In some sense, all languages are equivalent; you write a program by breaking a problem down into smaller pieces, then you code up those pieces and make them all work together. Forth has unusual syntax features, but it's still a programming language.
In fact, Forth places a great deal of power at your fingertips, much as Lisp does. In Lisp, using "macros", you can write your own control structures that are just as good as anything built-in; in Forth, you can do the same.
If you are interested in finding out more about Forth, I suggest you get the classic books Starting Forth and Thinking Forth by Leo Brodie.
Oh! Google just told me that both books are available free online now:
http://www.forth.com/starting-forth/
http://thinking-forth.sourceforge.net/
I'd point you to Factor rather than pure Forth; there are plenty of sample apps, GUIs, web apps, etc. If you're specifically interested in a web framework, look at Furnace.
Ultimately I don't understand the question; what does being stack-based have to do with getting anything done? Back in the old days it was the language of choice for embedded systems; I wrote everything from cereal boxing robots to calculators to... well, mostly everything.
I attempt to directly answer all of your questions at the bottom of this answer. But before that, here are 7 points or aspects of learning stack-based Forth, or generally about stack-based-languages, or ways to proceed with your goals:
1: Here is a key way to think about this: The stack is not the place where you keep your data -- just the way that you pass parameters from one function (or method) to another.
2: There is a "Basic Language" interpreter written in Forth. This would be one way to write an application in Forth -- write your own Basic interpreter (or type in one you find), then write the Roguelike game in the Basic language you just created.
3: If you go through the old "Forth Dimensions" magazine, several different object-oriented extensions to Forth were created and presented (including source code). Type one of those in, and use it to write your rogue-like game in one of those object-oriented ways. If you're still stuck, write it in your favorite C language -- C++, C#, or Java, and here's the key... write it as primitively as you can. Then take your own application apart -- each method, enum, constant, etc. constitutes part of a Domain Specific Language that you created in order to implement the game. Write down those parts, and figure out how to do it in Forth, ideally using only the idioms of Forth. You may have to work in Forth a while to get to that stage.
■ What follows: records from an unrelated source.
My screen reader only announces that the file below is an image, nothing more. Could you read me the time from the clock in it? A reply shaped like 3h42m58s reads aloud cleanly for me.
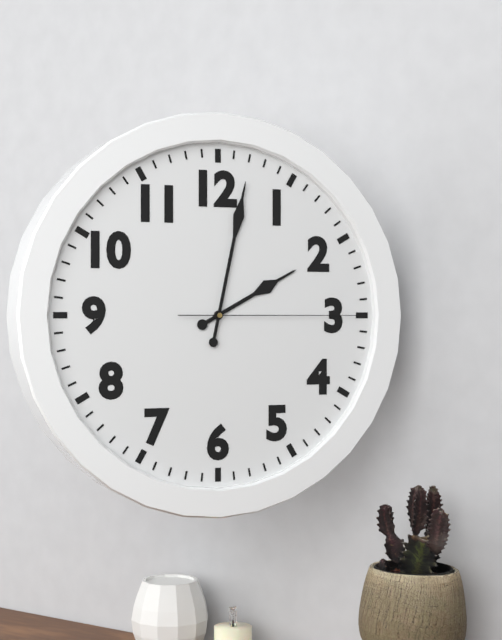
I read 2h02m15s
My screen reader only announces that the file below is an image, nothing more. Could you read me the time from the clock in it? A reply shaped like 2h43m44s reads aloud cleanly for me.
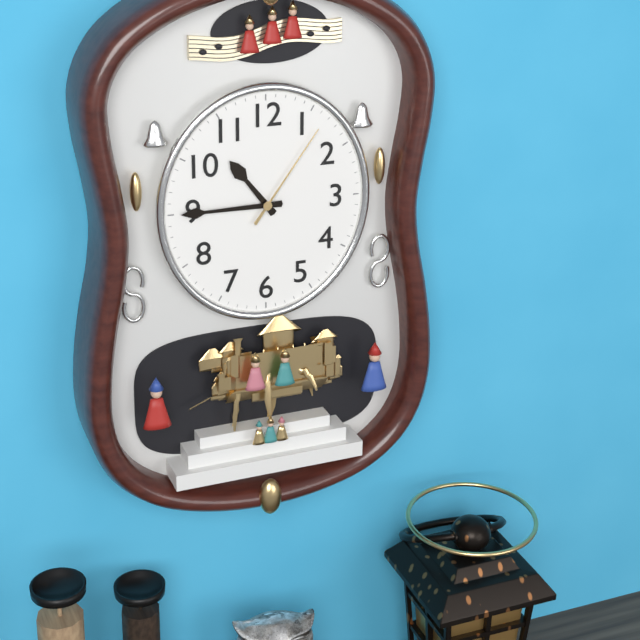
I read 10h45m06s
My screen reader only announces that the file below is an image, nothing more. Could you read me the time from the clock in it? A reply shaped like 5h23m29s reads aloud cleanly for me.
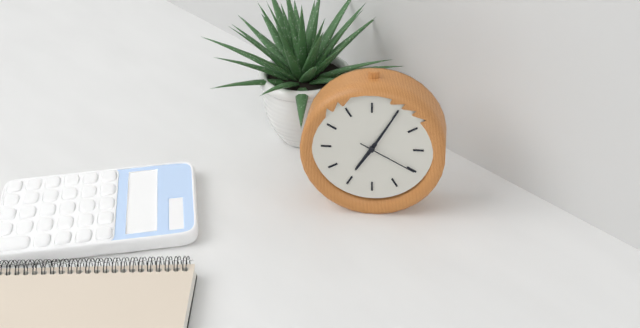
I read 7h05m20s
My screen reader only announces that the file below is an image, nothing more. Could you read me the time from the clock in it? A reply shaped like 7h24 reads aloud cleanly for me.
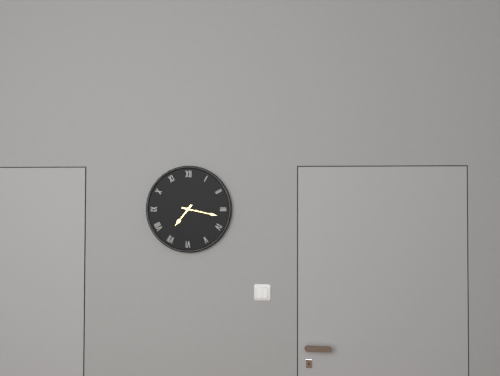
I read 7h17
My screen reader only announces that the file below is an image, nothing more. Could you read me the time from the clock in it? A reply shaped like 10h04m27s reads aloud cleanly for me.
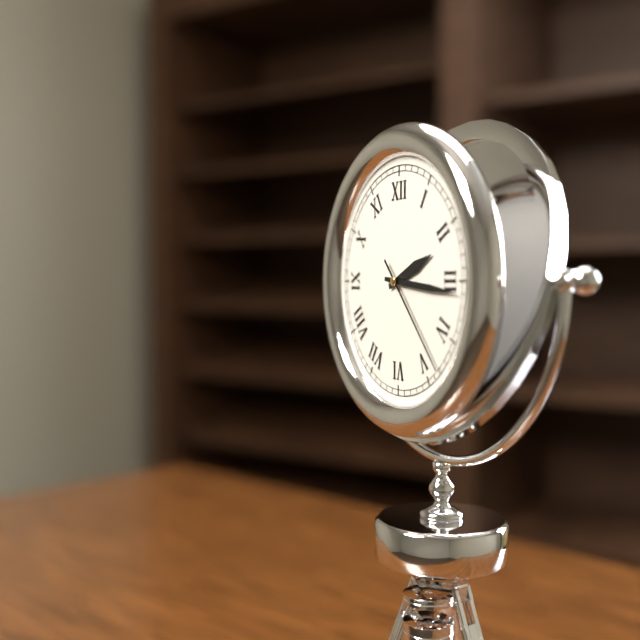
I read 2h16m23s
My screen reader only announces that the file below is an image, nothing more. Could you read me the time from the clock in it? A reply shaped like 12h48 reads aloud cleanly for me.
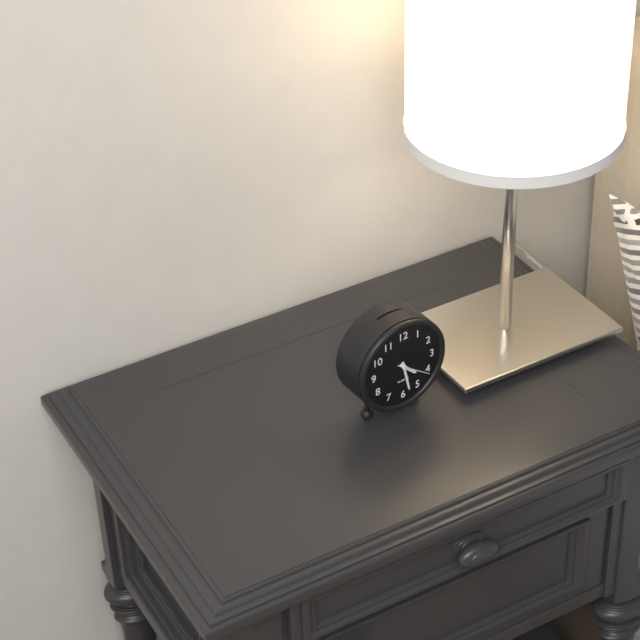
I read 4h28
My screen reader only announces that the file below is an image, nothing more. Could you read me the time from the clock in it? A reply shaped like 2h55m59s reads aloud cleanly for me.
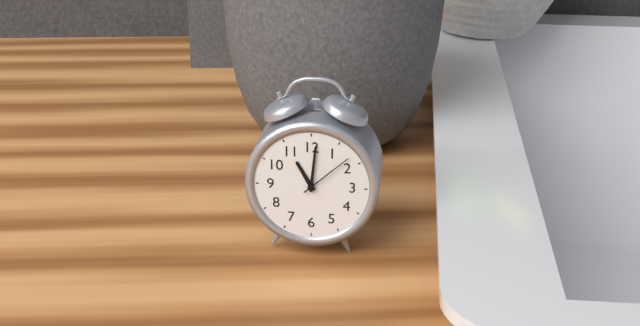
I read 11h01m08s
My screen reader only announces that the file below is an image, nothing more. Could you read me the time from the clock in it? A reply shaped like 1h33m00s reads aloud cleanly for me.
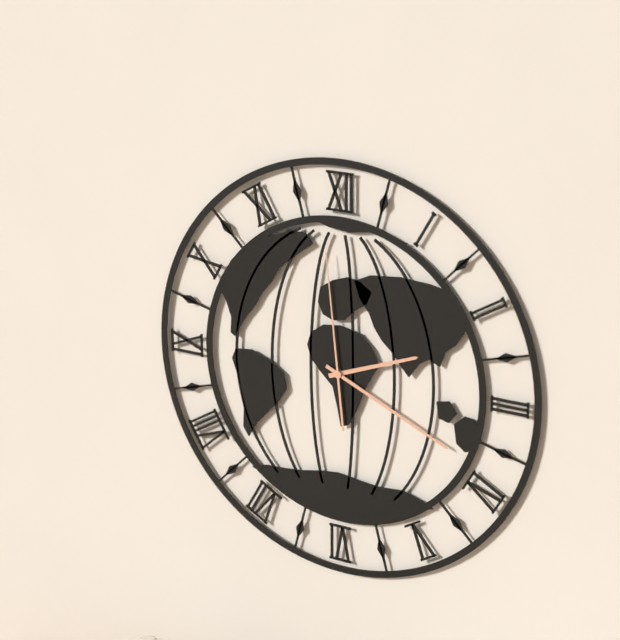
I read 2h19m59s
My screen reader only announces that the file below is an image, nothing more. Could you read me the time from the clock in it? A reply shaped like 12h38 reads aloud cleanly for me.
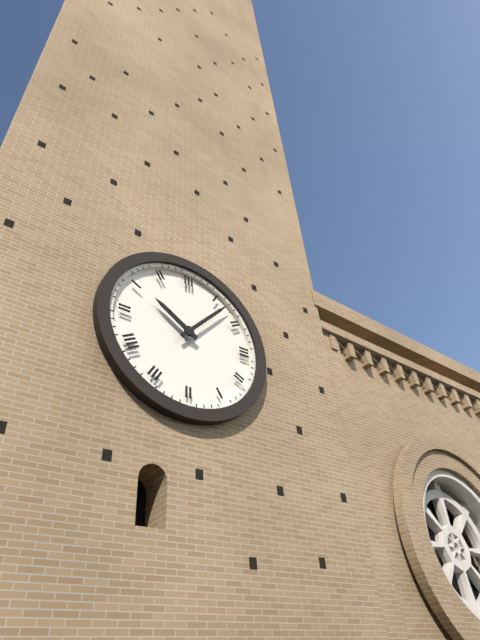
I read 10h07
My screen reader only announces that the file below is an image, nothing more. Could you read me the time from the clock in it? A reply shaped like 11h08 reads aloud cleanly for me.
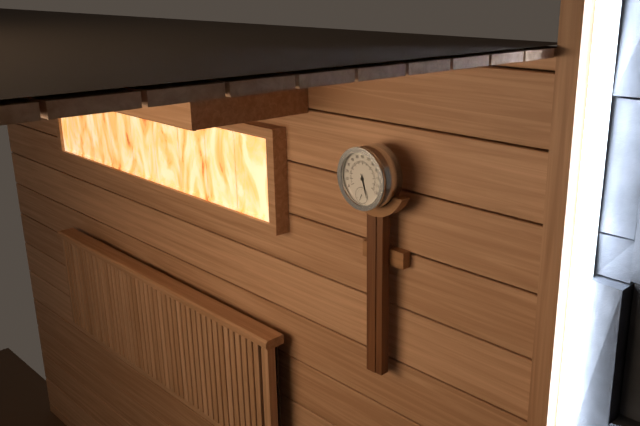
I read 5h27
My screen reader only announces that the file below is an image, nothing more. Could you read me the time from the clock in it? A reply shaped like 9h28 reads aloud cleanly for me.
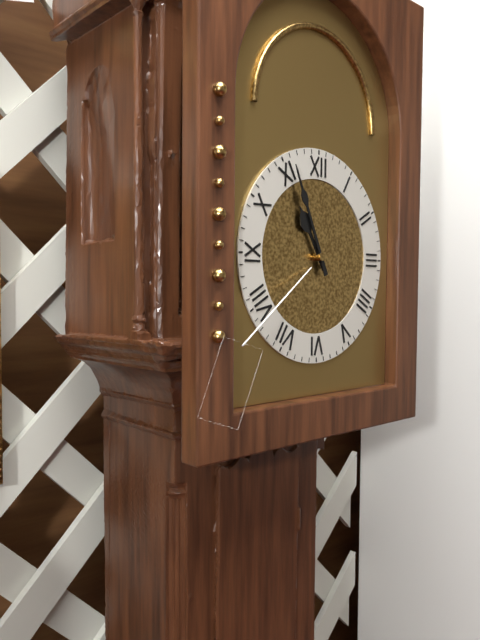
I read 10h56
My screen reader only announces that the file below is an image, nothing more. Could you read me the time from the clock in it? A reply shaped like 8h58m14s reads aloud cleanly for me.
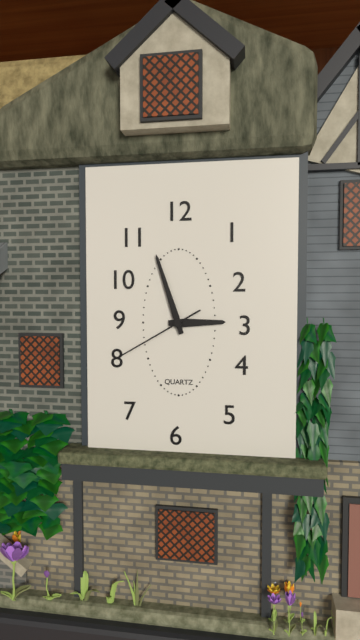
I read 2h57m40s
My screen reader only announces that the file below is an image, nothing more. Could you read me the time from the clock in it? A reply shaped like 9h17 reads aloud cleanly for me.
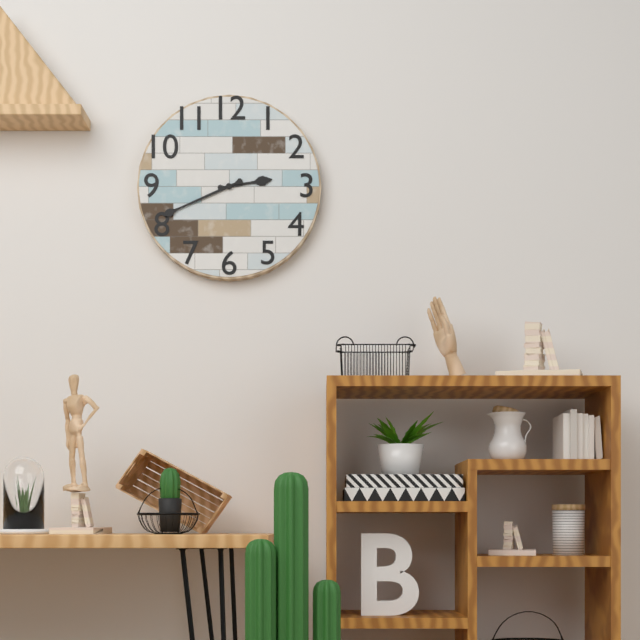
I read 2h41
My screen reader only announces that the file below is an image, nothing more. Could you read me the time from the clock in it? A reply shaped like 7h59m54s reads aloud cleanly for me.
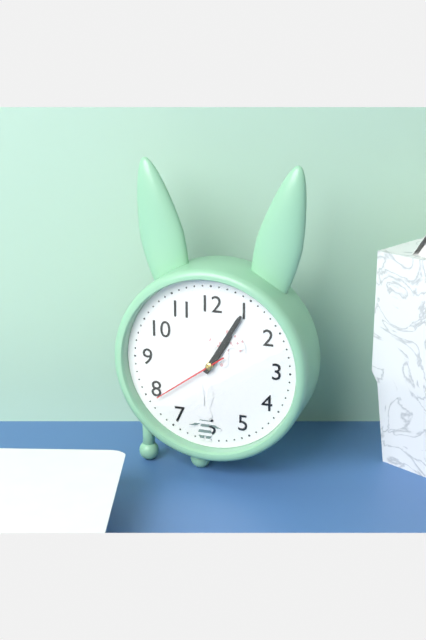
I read 1h05m39s
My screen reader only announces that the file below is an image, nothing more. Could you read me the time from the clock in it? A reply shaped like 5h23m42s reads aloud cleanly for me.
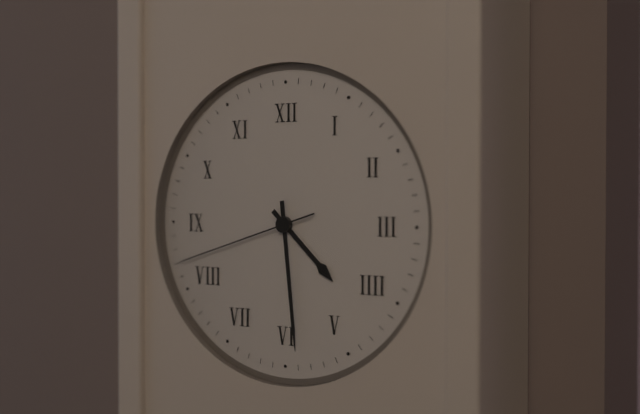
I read 4h29m42s
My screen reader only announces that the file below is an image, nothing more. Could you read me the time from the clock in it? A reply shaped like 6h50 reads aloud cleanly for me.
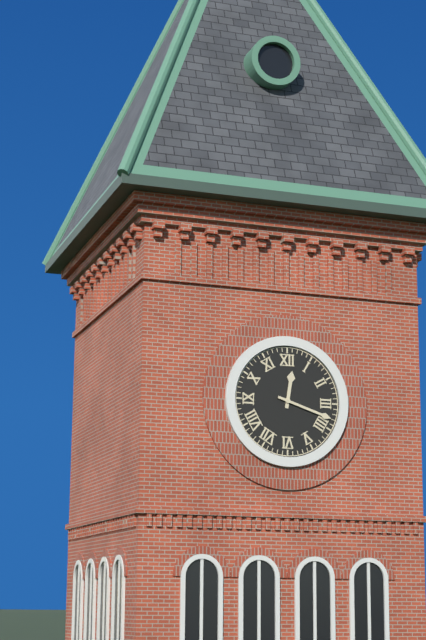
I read 12h18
4: Learn how to program in assembly language, an assembly language for which a Forth exists that has an embedded assembler for the same microcontroller or CPU. This is where Forth really crushed the competition when computers were just becoming more widely available -- bringing a completely new microcontroller up, creating the BIOS and the OS. Once you've done this in pure assembly language, then go into the Forth that has the same assembly language and program the same application, but using the Forth assembler to build the building blocks (the DSL's) and then writing the BIOS and the OS in those DSL's. Forths happen to be both low-level and high-level at the same time, and the best-written applications are written in multiple DSL's, not in stack-based primitives. Once you've written in assembly language, when you try to learn Forth, you will find that it is easy -- the basic mechanisms are simple, but the combination of basic mechanisms is simple, powerful and elegant.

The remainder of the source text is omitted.